▶ _Request_: So that nothing is lost, restate each entry exactly as supplied.

---------- Record excerpts

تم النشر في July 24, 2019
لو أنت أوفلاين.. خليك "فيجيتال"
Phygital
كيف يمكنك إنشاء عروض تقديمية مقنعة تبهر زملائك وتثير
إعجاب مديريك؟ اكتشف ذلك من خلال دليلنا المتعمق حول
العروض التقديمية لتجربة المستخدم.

--------------------

▶ _Result for this exercise_:
تم النشر في July 24, 2019
لو أنت أوفلاين.. خليك "فيجيتال"
Phygital
كيف يمكنك إنشاء عروض تقديمية مقنعة تبهر زملائك وتثير
إعجاب مديريك؟ اكتشف ذلك من خلال دليلنا المتعمق حول
العروض التقديمية لتجربة المستخدم.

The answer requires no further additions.